The receptor tyrosine kinase ERBB4/HER4 plays a role in cell division, migration, differentiation, as well as apoptosis, and is frequently overexpressed in breast and colorectal tumors. To understand the role of genetic variations in the regulation of ERBB4 expression, we identified new polymorphisms and investigated their functional implication and risk association with breast and colorectal cancer.

EXPERIMENTAL DESIGN

We screened colorectal tumors from 92 patients for genetic variants at the ERBB4 ATG -1000 bp 5'-regulatory region by denaturing high-performance liquid chromatography and sequencing. Variants were subjected to DNA-protein interaction analyses (electrophoretic mobility shift assay), reporter gene assays in breast cancer cell lines MDA134 and MDA157, and immunohistochemical analyses of breast tumors.

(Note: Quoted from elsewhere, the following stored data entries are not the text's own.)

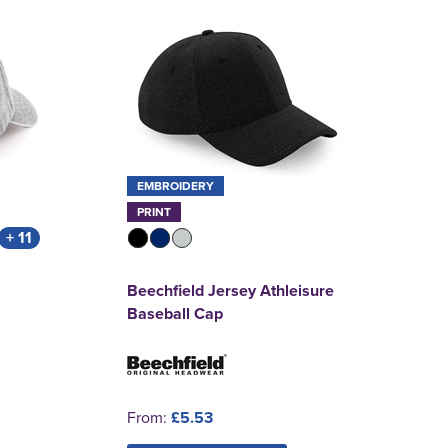
EMBROIDERY
PRINT
+ 11
Beechfield Jersey Athleisure
Baseball Cap
From:
£5.53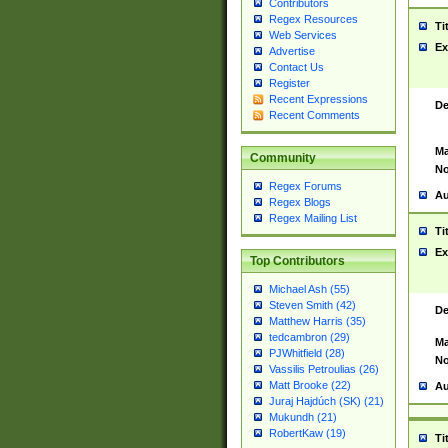
Contributors
Regex Resources
Ti
Web Services
Ex
Advertise
Contact Us
Register
Recent Expressions
De
Recent Comments
Ma
Community
No
Regex Forums
Au
Regex Blogs
Regex Mailing List
Ti
Ex
Top Contributors
Michael Ash (55)
Steven Smith (42)
De
Matthew Harris (35)
tedcambron (29)
Ma
PJWhitfield (28)
No
Vassilis Petroulias (26)
Matt Brooke (22)
Au
Juraj Hajdúch (SK) (21)
Mukundh (21)
RobertKaw (19)
Ti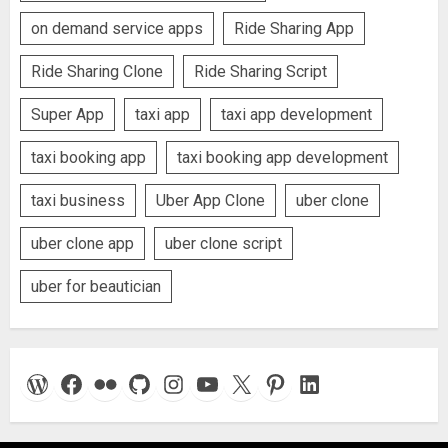
on demand service apps
Ride Sharing App
Ride Sharing Clone
Ride Sharing Script
Super App
taxi app
taxi app development
taxi booking app
taxi booking app development
taxi business
Uber App Clone
uber clone
uber clone app
uber clone script
uber for beautician
WordPress
Facebook
Flickr
GitHub
Instagram
YouTube
X
Pinterest
LinkedIn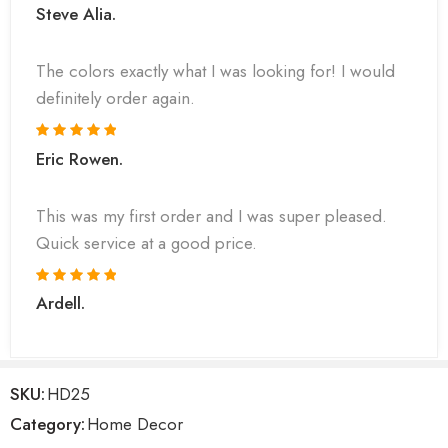
Steve Alia.
The colors exactly what I was looking for! I would
definitely order again.
Eric Rowen.
This was my first order and I was super pleased.
Quick service at a good price.
Ardell.
SKU:
HD25
Category:
Home Decor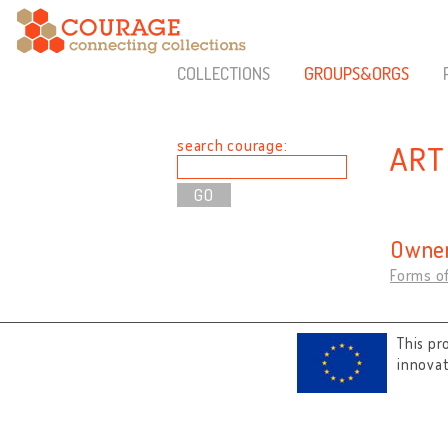
COLLECTIONS
GROUPS&ORGS
search courage:
ART
Owner
Forms of
This pr
innova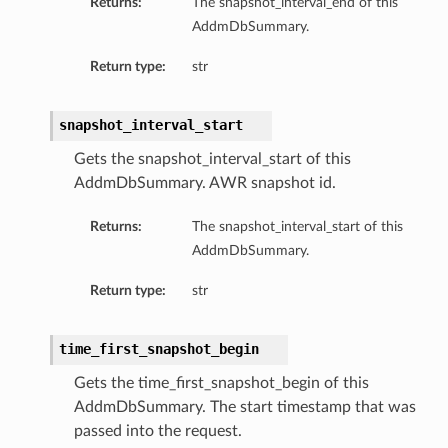
Returns:
The snapshot_interval_end of this
AddmDbSummary.
Return type:
str
snapshot_interval_start
Gets the snapshot_interval_start of this
AddmDbSummary. AWR snapshot id.
Returns:
The snapshot_interval_start of this
AddmDbSummary.
Return type:
str
time_first_snapshot_begin
Gets the time_first_snapshot_begin of this
AddmDbSummary. The start timestamp that was
passed into the request.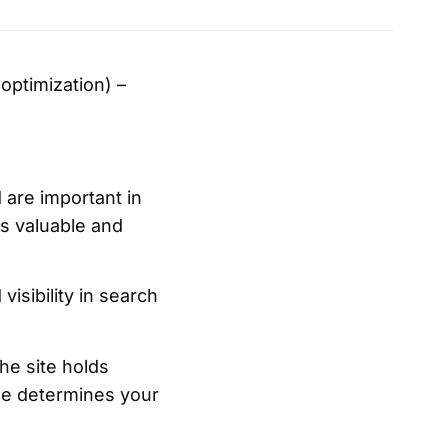
optimization) –
 are important in
is valuable and
visibility in search
he site holds
le determines your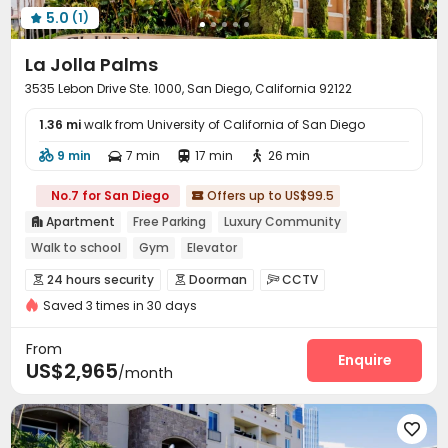
5.0
(1)

La Jolla Palms
3535 Lebon Drive Ste. 1000, San Diego, California 92122
1.36 mi
walk from University of California of San Diego
9 min
7 min
17 min
26 min




No.7 for San Diego
Offers up to US$99.5

Apartment
Free Parking
Luxury Community

Walk to school
Gym
Elevator
24 hours security
Doorman
CCTV



Saved 3 times in 30 days
Video Surveillance
Controlled Access


Virtual Doorman
Security Guard
Package Room



From
Garage
Elevator
Dining Hall
Enquire



US$2,965
/month
Business Center
EV charging Stations
Gym



Swimming pool
SPA rooms
Tennis Court




Table Football
PC Room
Music Studio


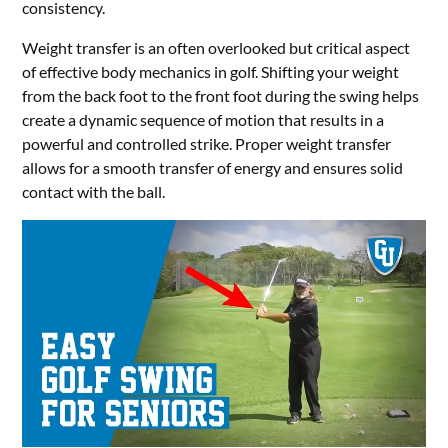
consistency.
Weight transfer is an often overlooked but critical aspect
of effective body mechanics in golf. Shifting your weight
from the back foot to the front foot during the swing helps
create a dynamic sequence of motion that results in a
powerful and controlled strike. Proper weight transfer
allows for a smooth transfer of energy and ensures solid
contact with the ball.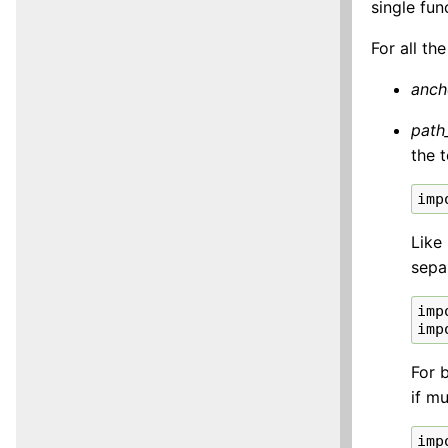
single func
For all th
anch
path
the 
imp
Like
sepa
imp
imp
For 
if mu
imp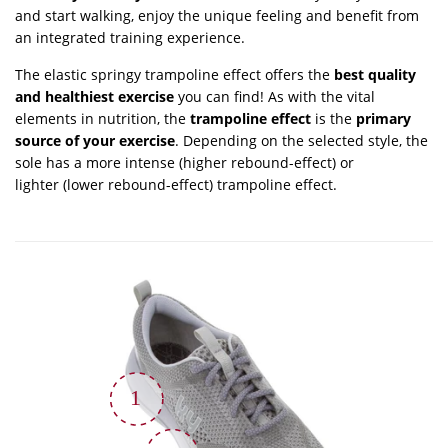
and start walking, enjoy the unique feeling and benefit from
an integrated training experience.
The elastic springy trampoline effect offers the
best quality
and healthiest exercise
you can find! As with the vital
elements in nutrition, the
trampoline effect
is the
primary
source of your exercise
. Depending on the selected style, the
sole has a more intense (higher rebound-effect) or
lighter (lower rebound-effect) trampoline effect.
1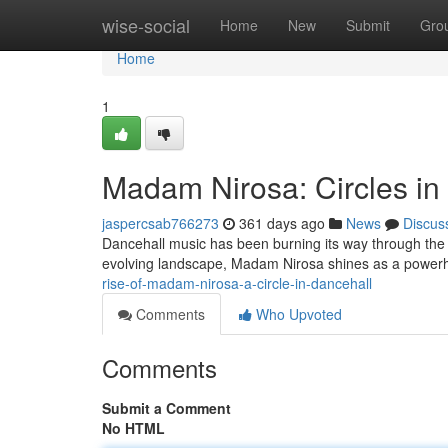
Home
wise-social
Home
New
Submit
Gro
Home
1
Madam Nirosa: Circles in
jaspercsab766273
361 days ago
News
Discus
Dancehall music has been burning its way through the gl
evolving landscape, Madam Nirosa shines as a powerh
rise-of-madam-nirosa-a-circle-in-dancehall
Comments
Who Upvoted
Comments
Submit a Comment
No HTML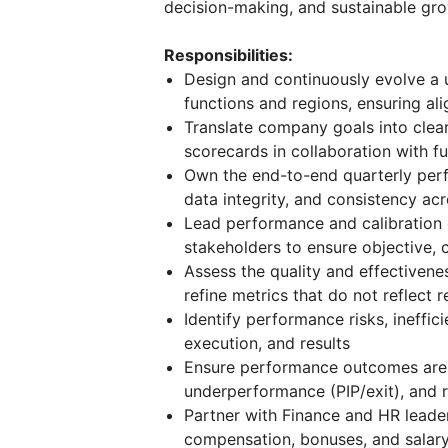
decision-making, and sustainable gro
Responsibilities:
Design and continuously evolve a 
functions and regions, ensuring al
Translate company goals into cle
scorecards in collaboration with fu
Own the end-to-end quarterly perf
data integrity, and consistency ac
Lead performance and calibration
stakeholders to ensure objective,
Assess the quality and effectivene
refine metrics that do not reflect 
Identify performance risks, ineffi
execution, and results
Ensure performance outcomes are 
underperformance (PIP/exit), and 
Partner with Finance and HR leader
compensation, bonuses, and salar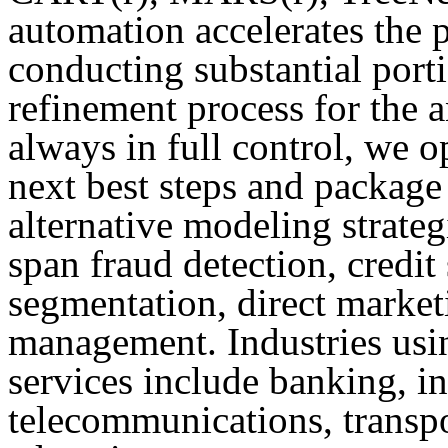
automation accelerates the 
conducting substantial port
refinement process for the a
always in full control, we op
next best steps and package 
alternative modeling strateg
span fraud detection, credit
segmentation, direct market
management. Industries usi
services include banking, in
telecommunications, transpo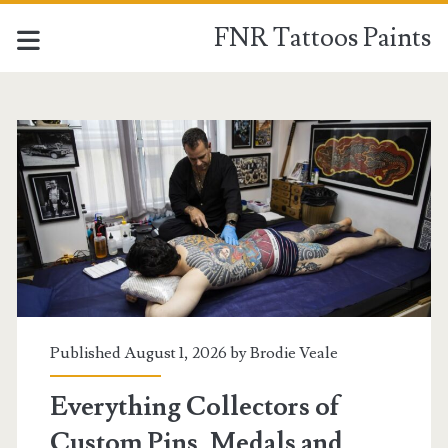
FNR Tattoos Paints
FNR
Tattoos
Paints
Posts
Published August 1, 2026 by
Brodie Veale
Everything Collectors of
Custom Pins, Medals and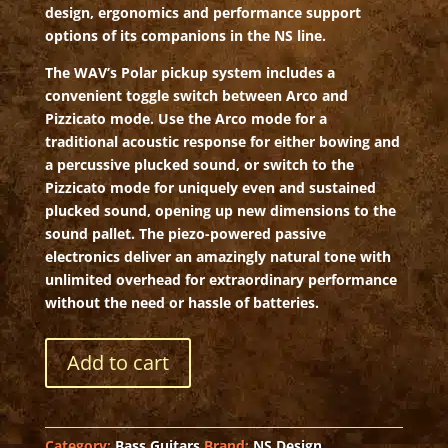
design, ergonomics and performance support
options of its companions in the NS line.
The WAV’s Polar pickup system includes a
convenient toggle switch between Arco and
Pizzicato mode. Use the Arco mode for a
traditional acoustic response for either bowing and
a percussive plucked sound, or switch to the
Pizzicato mode for uniquely even and sustained
plucked sound, opening up new dimensions to the
sound pallet. The piezo-powered passive
electronics deliver an amazingly natural tone with
unlimited overhead for extraordinary performance
without the need or hassle of batteries.
NS
Add to cart
Wav
4
Upright
Bass
Category:
Bass Guitars
Brand:
NS Design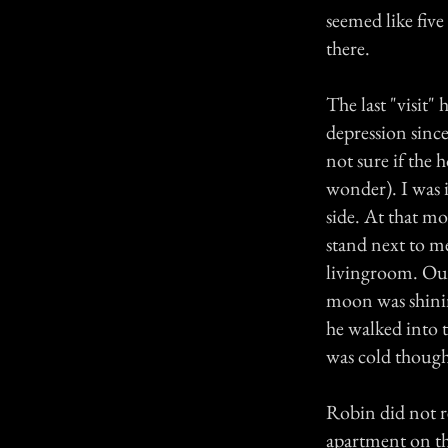
seemed like fiv
there.
The last "visit
depression sinc
not sure if the
wonder). I was i
side. At that m
stand next to m
livingroom. Our
moon was shini
he walked into t
was cold though 
Robin did not r
apartment on th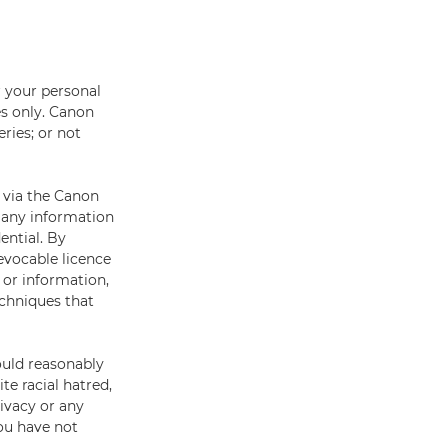
 your personal
s only. Canon
ries; or not
 via the Canon
t any information
ential. By
evocable licence
 or information,
echniques that
ould reasonably
ite racial hatred,
rivacy or any
you have not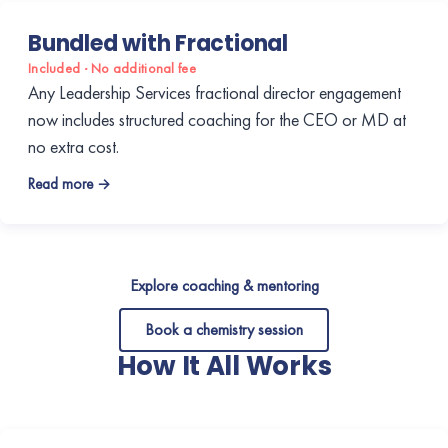
Bundled with Fractional
Included · No additional fee
Any Leadership Services fractional director engagement
now includes structured coaching for the CEO or MD at
no extra cost.
Read more →
Explore coaching & mentoring
Book a chemistry session
How It All Works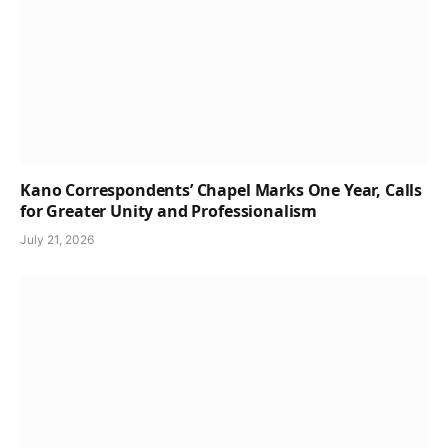
Kano Correspondents’ Chapel Marks One Year, Calls
for Greater Unity and Professionalism
July 21, 2026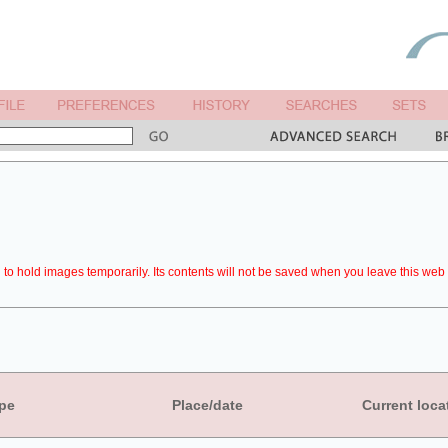
to hold images temporarily. Its contents will not be saved when you leave this web 
pe
Place/date
Current loca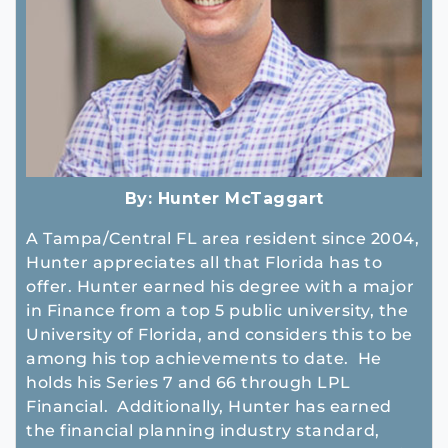
By:
Hunter McTaggart
A Tampa/Central FL area resident since 2004,
Hunter appreciates all that Florida has to
offer. Hunter earned his degree with a major
in Finance from a top 5 public university, the
University of Florida, and considers this to be
among his top achievements to date. He
holds his Series 7 and 66 through LPL
Financial. Additionally, Hunter has earned
the financial planning industry standard,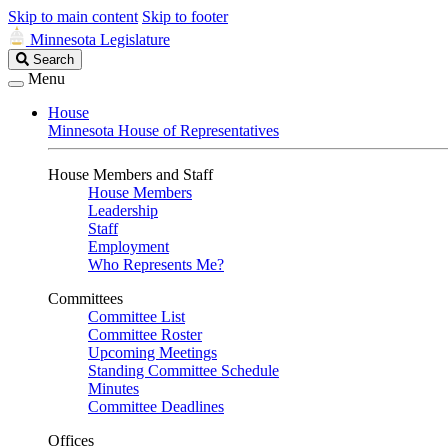
Skip to main content
Skip to footer
Minnesota Legislature
Search
Search
Legislature
Menu
House
Minnesota House of Representatives
House Members and Staff
House Members
Leadership
Staff
Employment
Who Represents Me?
Committees
Committee List
Committee Roster
Upcoming Meetings
Standing Committee Schedule
Minutes
Committee Deadlines
Offices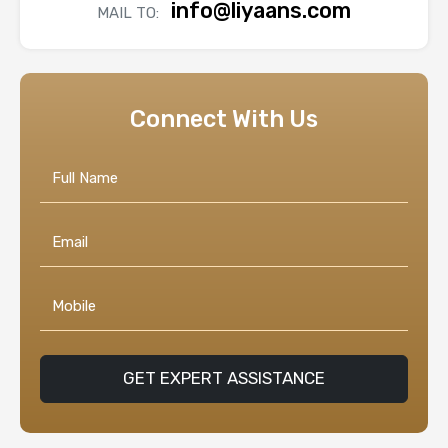
info@liyaans.com
MAIL TO:
Connect With Us
GET EXPERT ASSISTANCE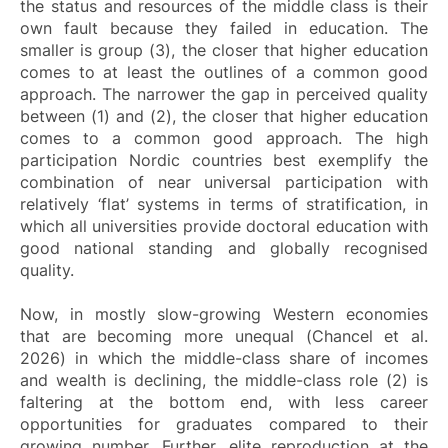
the status and resources of the middle class is their
own fault because they failed in education. The
smaller is group (3), the closer that higher education
comes to at least the outlines of a common good
approach. The narrower the gap in perceived quality
between (1) and (2), the closer that higher education
comes to a common good approach. The high
participation Nordic countries best exemplify the
combination of near universal participation with
relatively ‘flat’ systems in terms of stratification, in
which all universities provide doctoral education with
good national standing and globally recognised
quality.
Now, in mostly slow-growing Western economies
that are becoming more unequal (Chancel et al.
2026) in which the middle-class share of incomes
and wealth is declining, the middle-class role (2) is
faltering at the bottom end, with less career
opportunities for graduates compared to their
growing number. Further, elite reproduction at the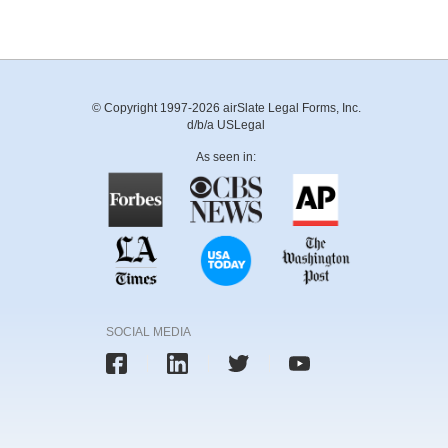
© Copyright 1997-2026 airSlate Legal Forms, Inc.
d/b/a USLegal
As seen in:
SOCIAL MEDIA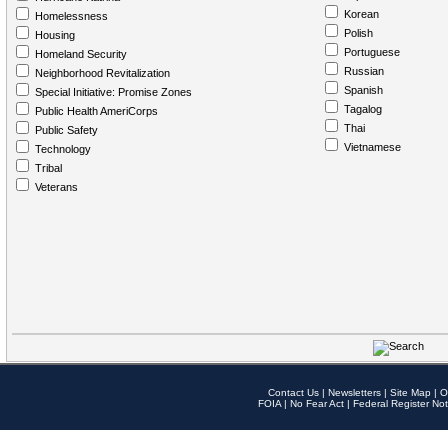
Korean
Homelessness
Polish
Housing
Portuguese
Homeland Security
Russian
Neighborhood Revitalization
Spanish
Special Initiative: Promise Zones
Tagalog
Public Health AmeriCorps
Thai
Public Safety
Vietnamese
Technology
Tribal
Veterans
Contact Us
|
Newsletters
|
Site Map
|
O
FOIA
|
No Fear Act
|
Federal Register Not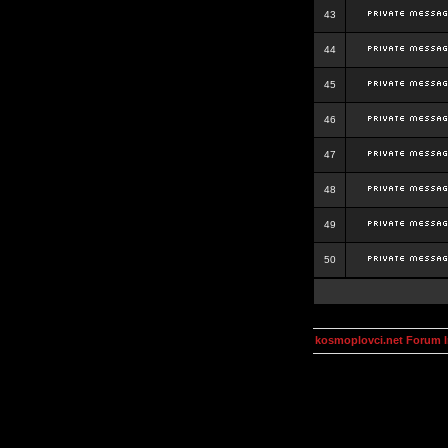
43
44
45
46
47
48
49
50
kosmoplovci.net Forum 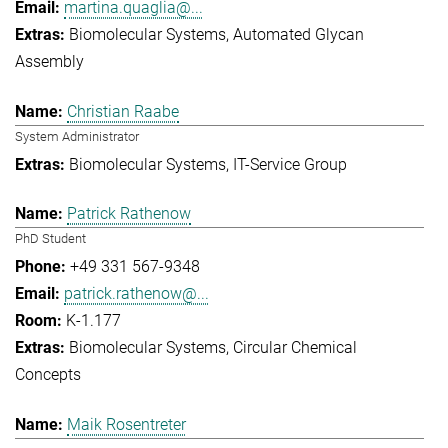
martina.quaglia@...
Biomolecular Systems
Automated Glycan
Assembly
Christian Raabe
System Administrator
Biomolecular Systems
IT-Service Group
Patrick Rathenow
PhD Student
+49 331 567-9348
patrick.rathenow@...
K-1.177
Biomolecular Systems
Circular Chemical
Concepts
Maik Rosentreter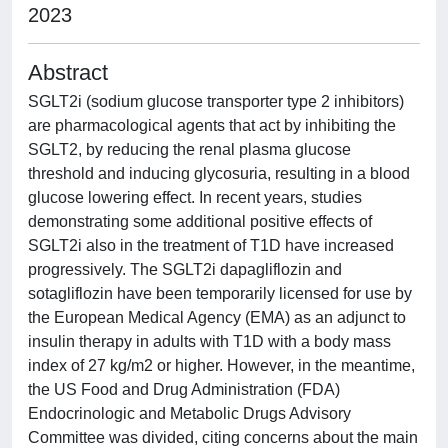
2023
Abstract
SGLT2i (sodium glucose transporter type 2 inhibitors)
are pharmacological agents that act by inhibiting the
SGLT2, by reducing the renal plasma glucose
threshold and inducing glycosuria, resulting in a blood
glucose lowering effect. In recent years, studies
demonstrating some additional positive effects of
SGLT2i also in the treatment of T1D have increased
progressively. The SGLT2i dapagliflozin and
sotagliflozin have been temporarily licensed for use by
the European Medical Agency (EMA) as an adjunct to
insulin therapy in adults with T1D with a body mass
index of 27 kg/m2 or higher. However, in the meantime,
the US Food and Drug Administration (FDA)
Endocrinologic and Metabolic Drugs Advisory
Committee was divided, citing concerns about the main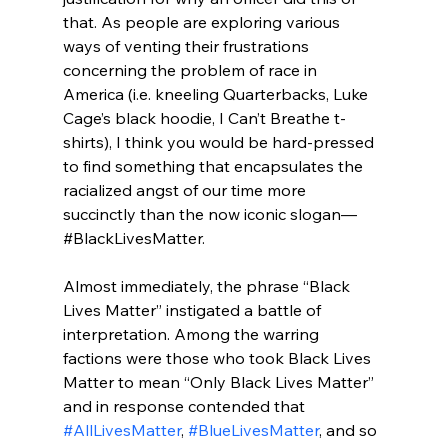
that. As people are exploring various 
ways of venting their frustrations 
concerning the problem of race in 
America (i.e. kneeling Quarterbacks, Luke 
Cage’s black hoodie, I Can’t Breathe t-
shirts), I think you would be hard-pressed 
to find something that encapsulates the 
racialized angst of our time more 
succinctly than the now iconic slogan—
#BlackLivesMatter.

Almost immediately, the phrase “Black 
Lives Matter” instigated a battle of 
interpretation. Among the warring 
factions were those who took Black Lives 
Matter to mean “Only Black Lives Matter” 
and in response contended that 
#AllLivesMatter
, 
#BlueLivesMatter
, and so 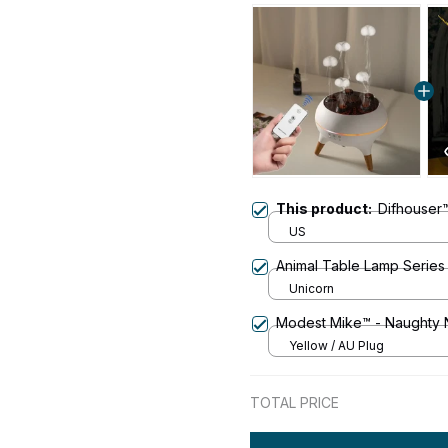
This product:
Difhouser™
US
Animal Table Lamp Series
Unicorn
Modest Mike™ - Naughty 
Yellow / AU Plug
TOTAL PRICE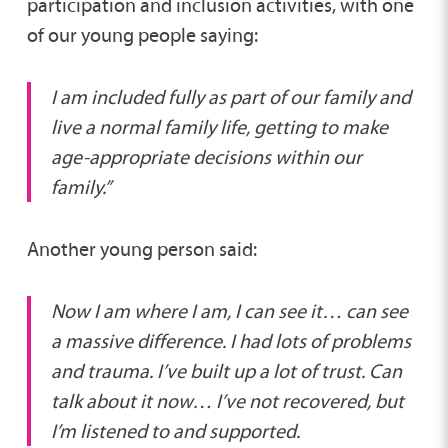
participation and inclusion activities, with one
of our young people saying:
I am included fully as part of our family and
live a normal family life, getting to make
age-appropriate decisions within our
family.”
Another young person said:
Now I am where I am, I can see it… can see
a massive difference. I had lots of problems
and trauma. I’ve built up a lot of trust. Can
talk about it now… I’ve not recovered, but
I’m listened to and supported.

We established genotype frequencies within a breast cancer case-control collection (1,021 cases, 1,015 population-based controls) and a colorectal cancer case-control collection (459 cases, 569 blood donors) using matrix-assisted laser desorption ionization/time of flight mass spectrometry. Adjusted odds ratios (OR) and 95% confidence intervals (CI) were assessed by multivariate logistic regression.

RESULTS

We identified five new germ line variants -815 A>T, -782 G>T, -638 insTC, -267 C>G, and -219 del10bp. Two variants showed in vitro functional effects. The -782T allele showed lower protein binding affinity and lower promoter activity compared with the -782G allele, however, the -815T allele showed higher protein binding affinity and higher promoter activity. The -782T variant was identified as a risk allele for breast and colorectal cancer (OR, 1.59; 95% CI, 1.06-2.34 and OR, 2.21; 95% CI, 1.22-3.99, respectively).

CONCLUSION

The ERBB4 -782 G>T polymorphism, by virtue of its in vitro functional implication and incidence, is a risk factor for breast and colorectal cancer.